The common approach to shopping today includes little concern for how our buying practices affect the world. While the manufacture of goods is still in need of significant change, it is increasingly evident that it is not only a change in industry, but also a change in consumer mindset that is necessary to combat destructive consumerist practices.

Thanks to the work of caring individuals in the last decades, many more consumer options are available now. With even large box stores offering shelf space to ethical products, consumers have more options than ever.  To help energize your own ethical practices or to help explain to a friend how to get started, here are three ways to bring about a change in mindset.

Know the cheapest price is Rarely The Fair Price

Once you begin to educate yourself on conscious consumerism, you will begin to understand how the cheapest price is rarely the fair one.

When factories moved overseas, our perception of a fair price was immediately skewed. We cannot properly judge what price is fair for an item made in another country. Still, we worship the cheap. It has become a point of pride to be a bargain shopper. Yet we do not seem to make the mental step of wondering if paying a few dollars for an item makes us a winner at the expense of someone else who was paid pennies for making this product.

It takes a great deal of willpower to fully abandon the bargain mindset. Instinctively we search for the cheapest price. Yet once you begin to educate yourself on conscious consumerism, you will begin to understand how the cheapest price is rarely the fair one.  

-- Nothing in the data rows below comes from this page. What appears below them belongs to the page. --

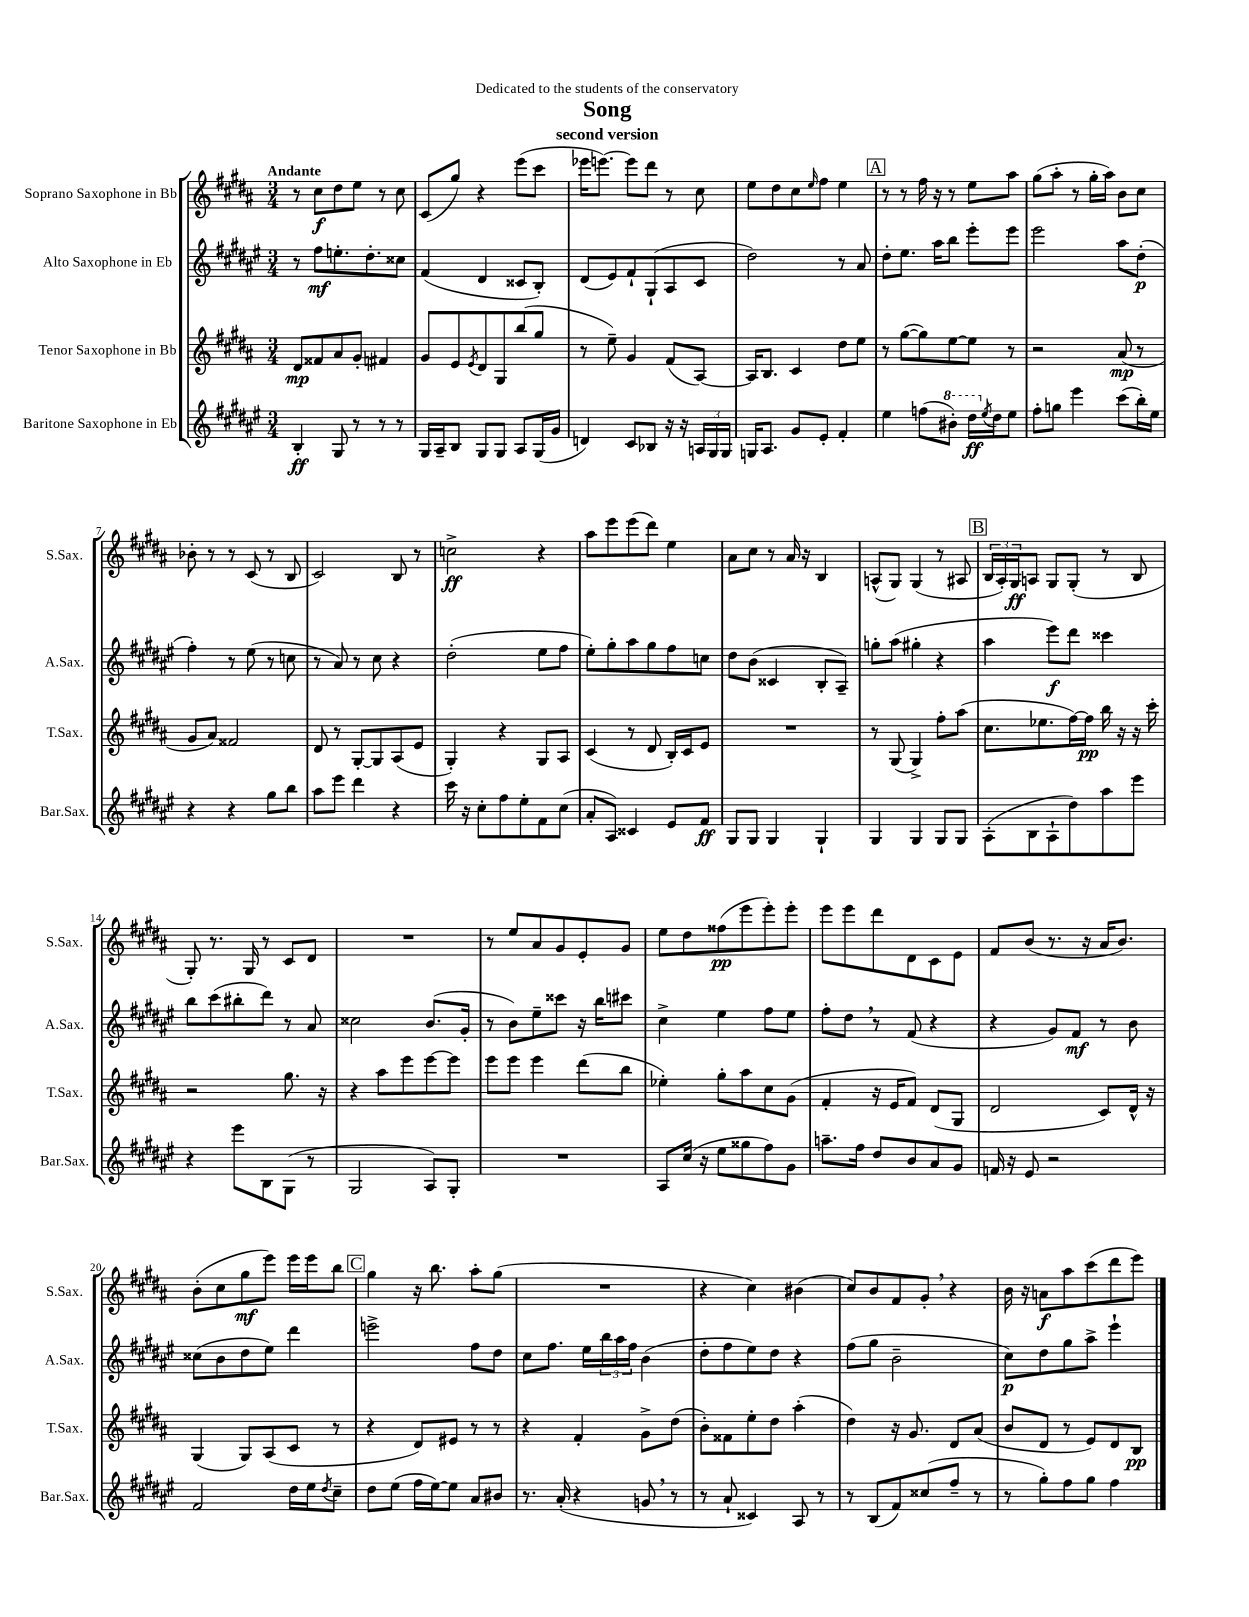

**kern	**kern	**kern	**kern
*staff4	*staff3	*staff2	*staff1
*clefG2	*clefG2	*clefG2	*clefG2
*k[f#c#g#d#a#e#]	*k[f#c#g#d#a#]	*k[f#c#g#d#a#e#]	*k[f#c#g#d#a#]
*M3/4	*M3/4	*M3/4	*M3/4
4B'/	8d#/L	8r	8r
.	8f##/	8ff#\L	8cc#\L
8G#/	8a#/	8.ee'\	8dd#\
8r	8g#'/J	.	8ee\J
.	.	8.dd#'\	.
8r	4f#/	.	8r
8r	.	8cc##\J	8cc#\
=	=	=	=
16G#/LL	8g#/L	(4f#/	(8c#/L
16A#~/J	.	.	.
8B/J	8e/	.	8gg#/J)
.	8qe/	.	.
8G#/L	8d#/	4d#/	4r
8G#/J	8G#/	.	.
8A#/L	(8bb/	8c##/L	(8eee\L
(16G#/L	8gg#/J	8B'/J)	8ccc#\J
16g#/JJ	.	.	.
=	=	=	=
4d/)	8r	(8d#/L	16eee-\LK
.	.	.	[8.eee\J)
.	8ee~\)	8e#/)	.
8c#/L	4g#/	8f#`/	8eee\]L
8B-/J	.	(8G#`/	8ddd#\J
16r	(8f#/L	8A#/	8r
16r	.	.	.
24A/LL	[8A#/J)	8c#/J	8cc#\
24G#/	.	.	.
24G#/JJ	.	.	.
=	=	=	=
16G/LK	16A#/]LK	2dd#\)	8ee\L
8.A#/J	8.B/J	.	.
.	.	.	8dd#\
8g#/L	4c#/	.	8cc#\
.	.	.	16qqee/
8e#'/J	.	.	8ff#\J
4f#'/	8dd#\L	8r	4ee\
.	8ee\J	8a#/	.
=	=	=	=
4ee#\	8r	8dd#'\L	8r
.	([8gg#\L	8.ee#\J	8r
(8ff\L	8gg#\])	.	16ff#\
.	.	16aa#\LK	16r
8bb#'\J)	[8ee\	8bb\J	8r
16ddd#\LL	8ee\]J	8eee#'\L	8ee\L
8qee#/	.	.	.
16dd#\J	.	.	.
8ee#\J	8r	8eee#\J	8aa#\J
=	=	=	=
8ff#'\L	2r	2eee#\	(8gg#\L
8gg\J	.	.	8aa#'\J
4eee#\	.	.	8r
.	.	.	16gg#'\LL
.	.	.	16aa#\JJ)
(8ccc#\L	(8a#/	8aa#\L	8b\L
16bb'\L)	8r	(8dd#'\J	8cc#\J
16ee#\JJ	.	.	.
=	=	=	=
4r	8g#/L	4ff#'\)	8b-'\
.	8a#/J)	.	8r
4r	2f##/	8r	8r
.	.	(8ee#\	(8c#/
8gg#\L	.	8r	8r
8bb\J	.	8cc\	8B/
=	=	=	=
8aa#\L	8d#/	8r	2c#/)
8eee#\J	8r	8a#/)	.
4ddd#\	[8G#'/L	8r	.
.	8G#/]	8cc#\	.
4r	(8A#/	4r	8B/
.	8e/J	.	8r
=	=	=	=
16ccc#\	4G#'/)	(2dd#'\	2cc^\
16r	.	.	.
8cc#'\L	.	.	.
8ff#\	4r	.	.
8ee#'\	.	.	.
8f#\	8G#/L	8ee#\L	4r
(8cc#\J	8A#/J	8ff#\J	.
=	=	=	=
8a#'/L	(4c#/	8ee#'\L)	8aa#\L
8A#/J)	.	8gg#'\	8eee\
4c##/	8r	8aa#\	(8eee\
.	8d#/	8gg#\	8ddd#\J)
8e#/L	16B'/LL)	8ff#\	4ee\
.	16c#/J	.	.
8f#/J	8e/J	8cc\J	.
=	=	=	=
8G#/L	2.r	8dd#\L	8a#\L
8G#/J	.	(8b\J	8cc#\J
4G#/	.	4c##/	8r
.	.	.	16a#/
.	.	.	16r
4G#`/	.	8B'/L	4B/
.	.	8A#~/J)	.
=	=	=	=
4G#/	8r	8gg'\L	(8A^^/L
.	(8G#/	(8aa#\J	8G#/J)
4G#/	4G#^/)	4gg#'\	(4G#/
8G#/L	8ff#'\L	4r	8r
8G#/J	(8aa#\J	.	8A#/
=	=	=	=
(8A#'\L	8.cc#\L	4aa#\	24B/LL
.	.	.	24A#'/)
.	.	.	24G#/J
8B\	.	.	8A/J
.	8.ee-\	.	.
8A#`\	.	8eee#\L)	8G#/L
8dd#\)	[16ff#\L)	8ddd#\J	(8G#'/J
.	16ff#\]JJ	.	.
8aa#\	16bb\	4ccc##\	8r
.	16r	.	.
8eee#\J	16r	.	8B/
.	16ccc#'\	.	.
=	=	=	=
4r	2r	8bb\L	8G#'/)
.	.	(8ccc#\	8.r
8eee#\L	.	8bb#'\	.
.	.	.	16G#/
8B\	.	8ddd#\J)	8r
(8G#\J	8.gg#\	8r	8c#/L
8r	.	8a#/	8d#/J
.	16r	.	.
=	=	=	=
2G#/	4r	2cc##\	2.r
.	8aa#\L	.	.
.	8eee\	.	.
8A#/L)	[8eee\	(8.b/L	.
8G#'/J	8eee\]J	.	.
.	.	16g#'/Jk	.
=	=	=	=
2.r	8eee\L	8r	8r
.	8eee\J	8b\L)	8ee/L
.	4eee\	8ee#~\	8a#/
.	.	8ccc##\J	8g#/
.	(8ddd#\L	16r	8e'/
.	.	16bb\LK	.
.	8bb\J	8ccc#\J	8g#/J
=	=	=	=
8A#/L	4ee-'\)	4cc#^\	8ee\L
(16cc#/Jk	.	.	8dd#\
16r	.	.	.
8ee#\L	8gg#'\L	4ee#\	(8ff##\
8gg##\	8aa#\	.	8eee\
8ff#\)	8cc#\	8ff#\L	8eee'\)
8g#\J	(8g#\J	8ee#\J	8eee'\J
=	=	=	=
8.aa~\L	4f#'/	8ff#'\L	8eee\L
.	.	8dd#\J	8eee\
16ff#\Jk	.	.	.
8dd#/L	16r	8r	8ddd#\
.	16e/LK	.	.
8b/	8f#/J)	(8f#/	8d#\
8a#/	(8d#/L	4r	8c#\
8g#/J	8G#/J	.	8e\J
=	=	=	=
16f/	2d#/	4r	8f#/L
16r	.	.	.
8e#/	.	.	(8b/J
2r	.	8g#/L)	8.r
.	.	8f#/J	.
.	.	.	16r
.	8c#/L)	8r	16a#/LK
.	.	.	8.b/J)
.	16d#^^/Jk	8b\	.
.	16r	.	.
=	=	=	=
2f#/	(4G#/	(8cc##\L	(8b'\L
.	.	8b\	8cc#\
.	8G#/L)	8dd#\	8gg#\
.	(8A#/	8ee#\J)	8eee\J)
16dd#\LL	8c#/J	4ddd#\	16eee\LL
16ee#\J	.	.	16eee\J
8qdd#/	.	.	.
8cc#~\J	8r	.	8bb\J
=	=	=	=
8dd#\L	4r	2eee^\	4gg#\
(8ee#\J	.	.	.
16ff#\LL	8d#/L)	.	16r
[16ee#\J)	.	.	8.bb\
8ee#\]J	8e#/J	.	.
8a#/L	8r	8ff#\L	8aa#'\L
8b#/J	8r	8dd#\J	(8gg#\J
=	=	=	=
8.r	4r	8cc#\L	2.r
.	.	8.ff#\J	.
(16a#'/	.	.	.
4r	4f#'/	.	.
.	.	16ee#\LL	.
.	.	24bb\	.
.	.	24aa#\	.
.	.	24ff#\JJ	.
8g/	8g#^\L	(4b\	.
8r	(8dd#\J	.	.
=	=	=	=
8r	8b'\L)	8dd#'\L	4r
8a#`/	8f##\	8ff#\	.
4c##/)	8ee'\	8ee#\)	4cc#\)
.	8dd#\J	8dd#\J	.
8A#/	(4aa#'\	4r	(4b#\
8r	.	.	.
=	=	=	=
8r	4dd#\)	(8ff#\L	8cc#/L)
(8B/L	.	8gg#\J	8b/
8f#/)	16r	2b~\	8f#/
.	8.g#/	.	.
(8cc##/	.	.	8g#'/J
8ff#~/J	8d#/L	.	4r
8r	(8a#/J	.	.
=	=	=	=
8r	8b/L	8cc#\L)	16b\
.	.	.	16r
8gg#'\L)	8d#/J	8dd#\	8a\L
8ff#\	8r	8gg#\	8aa#\
8gg#\J	8e/L)	8aa#^\J	(8ccc#\
4ff#\	8d#/	4eee#`\	8ddd#\
.	8B/J	.	8eee\J)
==	==	==	==
*-	*-	*-	*-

Leave a margin in all things

Most of us were raised to think space should be filled, money should be spent, and schedules should be booked. If you failed to do these things, somehow you were playing the game of life wrong. Even so, it is in the crowded moments that we make the worst choices. In order to rewire our minds for a different kind of consumerism, we have to give up the narrow margins with which we live our lives. In all things, we must plan for space.

Margins give you breathing room that results in better choices and better living. Leaving a margin in your finances, a healthy space between your income and your expenses, means you have more money to devote to better goods. Space in your schedule allows for calmer decision making and time to search a little harder for an ethically-made product. Margins in your physical space remind you that there is so much you can live without. Ethical choices don’t feel like such an inconvenience when you have healthy margins in your life.

Margins give you breathing room that results in better choices and better living.

Applaud small changes

When you first begin to open your eyes to the changes that need to take place in your shopping choices and lifestyle, you may experience a sort of consumer paralysis. There is too much that needs doing, you’ll never be able to manage it all. That is why you must reinforce and encourage yours and others’ small changes. Smile when you see others buying local. Take pride in wearing that one new clothing item from an ethical source. Treat yourself to a latte in the travel mug you finally remember to bring with you.

You may find yourself getting discouraged by the big things. Don’t give those thoughts traction. Big or small, the changes you make do make a difference. Invest in the small and do it with gusto. Life is made up of many small decisions and only a few big ones. Don’t overburden the big when small, ethical choices can bring just as much gratification.

Big or small, the changes you make do make a difference. Invest in the small and do it with gusto.